Il mosaico nilotico, uno dei più famosi del mondo antico, fu scoperto, quale pavimento della "sala absidata", nel periodo intercorrente tra il 1558 e il 1604 ed ammirato e valorizzato nel 1614 dal duca d'Acquasparta Federico Cesi, venuto a Palestrina in occasione delle nozze con Artemisia Colonna, figlia del principe feudatario della città.
Nel 1624-25 l'allora vescovo di Palestrina, cardinale Andrea Peretti, ordinò che il mosaico fosse fatto in pezzi quadri e trasportato a Roma.

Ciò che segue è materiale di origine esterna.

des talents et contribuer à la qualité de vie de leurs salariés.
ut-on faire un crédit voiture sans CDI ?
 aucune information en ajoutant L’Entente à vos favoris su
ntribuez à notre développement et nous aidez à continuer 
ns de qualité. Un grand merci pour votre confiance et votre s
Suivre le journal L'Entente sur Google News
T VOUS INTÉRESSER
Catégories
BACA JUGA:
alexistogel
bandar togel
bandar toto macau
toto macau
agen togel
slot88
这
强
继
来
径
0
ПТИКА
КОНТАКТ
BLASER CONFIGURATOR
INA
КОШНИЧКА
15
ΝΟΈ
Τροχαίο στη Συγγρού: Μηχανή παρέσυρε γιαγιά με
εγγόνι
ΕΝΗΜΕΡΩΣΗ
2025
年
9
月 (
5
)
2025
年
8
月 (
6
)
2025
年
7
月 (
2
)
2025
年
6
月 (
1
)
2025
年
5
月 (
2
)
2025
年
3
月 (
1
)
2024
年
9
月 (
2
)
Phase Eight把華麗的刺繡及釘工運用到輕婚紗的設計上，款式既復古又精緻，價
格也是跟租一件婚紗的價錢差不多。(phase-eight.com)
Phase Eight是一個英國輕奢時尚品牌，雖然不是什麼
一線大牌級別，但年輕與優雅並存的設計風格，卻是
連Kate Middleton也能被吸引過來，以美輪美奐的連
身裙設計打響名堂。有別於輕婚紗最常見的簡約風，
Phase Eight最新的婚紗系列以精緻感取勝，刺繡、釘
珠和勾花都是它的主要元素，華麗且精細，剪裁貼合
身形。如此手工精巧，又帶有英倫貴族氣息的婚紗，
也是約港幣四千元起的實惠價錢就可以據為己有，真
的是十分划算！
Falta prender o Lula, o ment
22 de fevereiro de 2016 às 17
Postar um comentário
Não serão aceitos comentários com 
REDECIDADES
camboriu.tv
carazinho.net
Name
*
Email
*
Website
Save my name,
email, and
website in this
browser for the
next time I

Non tutti i pezzi però furono portati nella capitale, perché il cardinale Domenico Ginnasi, succeduto al cardinale Peretti, non permise che fossero inviate a Roma le altre parti restate a Palestrina. Passato il feudo ai Barberini, il cardinale Francesco Barberini si adoperò per entrare in possesso dei pezzi che erano stati portati a Roma.


Ingrandisce foto Il mosaico del Nilo

Riuscì a recuperarli intorno al 1635 e commissionò il restauro dei quadri a Battista Calandra. Nel giugno del 1640 furono riportati a Palestrina ma durante il trasporto il mosaico subì tuttavia molti danni. Il secondo restauro avvenne durante gli anni 1853-55 sotto la guida del cav. Giovanni Azzurri architetto di casa Barberini. Le lastre furono di nuovo trasportate a Roma.

In quella occasione, sulla parte superiore del mosaico furono aggiunti due stemmi di casa Barberini che nel restauro e consolidamento avvenuto nel 1952 sotto la guida del prof. Aurigemma, furono tolti. Il mosaico del Nilo, insieme a quello della Battaglia di Alessandro, trovato a Pompei, rappresenta il più grande mosaico ellenistico conservato. Lo straordinario monumento, databile agli ultimi anni del II sec. a.C., è una sorta di grande carta prospettica dell'Egitto al momento dell'inondazione del Nilo, fiume che è visto come suprema divinità del pantheon egizio, nume benefico del potere fertilizzante.
La parte bassa rappresenta probabilmente Alessandria, con il palazzo dei Tolomei, e, avanzando verso la parte alta, le scene illustrano caratteri emblematici del Paese fino al confine con l'Etiopia, si incontrano animali, piante ed edifici con gli usi che accompagnano l'inondazione.
Attualmente si può ammirare il mosaico collocato su una parete delMuseo Archeologico di Palestrina.